My sisters are both incredibly generous and caring. My sisters are thoughtful and artistically gifted. My sisters often know just the right thing to say.
My sisters are, and always have been, beautiful. I wanted to be just like them, alternately, at different times in my life. They are so different, it’s impossible to want to be just like both of them at once. They were the ones from whom I stole blush and lip gloss, whose Danielle Steele novels I read, whose wedge espadrilles I wore, at their chagrin, as soon as my feet were as big as theirs. I tried my sisters on like dresses, to see which one I would turn out to be.

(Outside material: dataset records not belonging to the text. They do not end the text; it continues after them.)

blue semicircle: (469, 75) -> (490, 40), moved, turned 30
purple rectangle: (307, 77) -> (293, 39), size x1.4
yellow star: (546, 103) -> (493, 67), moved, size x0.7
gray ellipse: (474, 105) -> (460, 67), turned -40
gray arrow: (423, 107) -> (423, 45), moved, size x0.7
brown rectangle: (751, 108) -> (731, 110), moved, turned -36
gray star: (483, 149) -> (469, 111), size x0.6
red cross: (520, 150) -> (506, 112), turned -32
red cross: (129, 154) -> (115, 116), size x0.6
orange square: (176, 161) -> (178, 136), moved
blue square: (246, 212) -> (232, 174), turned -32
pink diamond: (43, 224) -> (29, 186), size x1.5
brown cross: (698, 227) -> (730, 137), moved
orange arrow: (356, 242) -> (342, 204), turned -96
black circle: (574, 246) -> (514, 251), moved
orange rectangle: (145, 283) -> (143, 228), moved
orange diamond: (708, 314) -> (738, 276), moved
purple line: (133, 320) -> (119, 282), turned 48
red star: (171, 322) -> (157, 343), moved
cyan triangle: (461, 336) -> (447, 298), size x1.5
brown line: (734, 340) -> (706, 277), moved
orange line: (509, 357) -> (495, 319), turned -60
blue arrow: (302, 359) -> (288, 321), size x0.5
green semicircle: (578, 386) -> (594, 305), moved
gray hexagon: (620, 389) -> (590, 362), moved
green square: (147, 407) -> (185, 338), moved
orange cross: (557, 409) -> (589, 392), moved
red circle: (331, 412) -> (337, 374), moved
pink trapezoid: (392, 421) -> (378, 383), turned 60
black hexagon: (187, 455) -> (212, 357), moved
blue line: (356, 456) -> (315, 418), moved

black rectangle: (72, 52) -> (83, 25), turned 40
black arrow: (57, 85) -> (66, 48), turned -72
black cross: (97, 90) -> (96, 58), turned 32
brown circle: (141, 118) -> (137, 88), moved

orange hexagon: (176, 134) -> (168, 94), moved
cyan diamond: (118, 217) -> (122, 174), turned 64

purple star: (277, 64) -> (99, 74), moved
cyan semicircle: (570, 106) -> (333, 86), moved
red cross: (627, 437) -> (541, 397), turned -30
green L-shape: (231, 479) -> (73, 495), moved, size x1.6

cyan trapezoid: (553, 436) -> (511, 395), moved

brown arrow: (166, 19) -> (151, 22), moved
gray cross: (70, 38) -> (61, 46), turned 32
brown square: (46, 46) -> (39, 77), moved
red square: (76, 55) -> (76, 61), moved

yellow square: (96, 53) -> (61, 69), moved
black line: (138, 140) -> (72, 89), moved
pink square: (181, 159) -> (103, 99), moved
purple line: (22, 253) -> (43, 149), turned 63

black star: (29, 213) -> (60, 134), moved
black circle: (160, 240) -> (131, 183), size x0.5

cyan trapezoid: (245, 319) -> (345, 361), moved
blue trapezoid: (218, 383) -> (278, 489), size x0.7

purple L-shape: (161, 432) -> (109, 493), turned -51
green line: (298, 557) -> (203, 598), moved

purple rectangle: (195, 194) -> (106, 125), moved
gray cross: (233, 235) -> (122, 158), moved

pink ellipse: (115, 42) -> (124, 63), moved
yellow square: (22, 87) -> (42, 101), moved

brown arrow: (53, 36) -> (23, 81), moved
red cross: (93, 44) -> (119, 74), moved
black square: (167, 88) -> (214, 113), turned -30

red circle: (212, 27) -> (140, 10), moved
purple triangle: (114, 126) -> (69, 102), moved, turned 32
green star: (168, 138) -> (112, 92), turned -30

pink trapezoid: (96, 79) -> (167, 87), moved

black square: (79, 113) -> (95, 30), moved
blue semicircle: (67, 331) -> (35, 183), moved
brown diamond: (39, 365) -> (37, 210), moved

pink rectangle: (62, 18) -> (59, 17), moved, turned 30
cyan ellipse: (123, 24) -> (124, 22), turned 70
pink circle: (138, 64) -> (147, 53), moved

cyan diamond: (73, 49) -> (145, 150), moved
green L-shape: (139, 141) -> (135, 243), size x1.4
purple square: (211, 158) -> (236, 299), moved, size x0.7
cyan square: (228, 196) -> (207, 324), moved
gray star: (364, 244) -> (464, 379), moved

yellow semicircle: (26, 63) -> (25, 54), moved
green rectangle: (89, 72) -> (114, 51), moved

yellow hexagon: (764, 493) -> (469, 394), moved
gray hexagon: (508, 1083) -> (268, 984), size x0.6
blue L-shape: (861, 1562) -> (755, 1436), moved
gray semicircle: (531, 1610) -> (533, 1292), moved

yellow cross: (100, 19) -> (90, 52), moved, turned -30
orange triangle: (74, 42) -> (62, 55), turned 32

I’m sure that many of the lessons I learned from my sisters, I also learned from my parents, or my sisters learned from my parents and passed down to me, the little sister. But that’s another post.
This one is about my sisters.

April 24th, 2008 at 12:03 pm
What a wonderful tribute to your sisters, Marijean! Having grown up an only, I can almost imagine what it might have been like to have big sisters like yours.
April 24th, 2008 at 8:20 pm
Very sweet. Perhaps K and I led the way, but you’ve gone far beyond us. If Hillary doesn’t succeed, I’m fairly certain you’ll be our first woman president.
But I didn’t read Danielle Steele novels! Must have been K.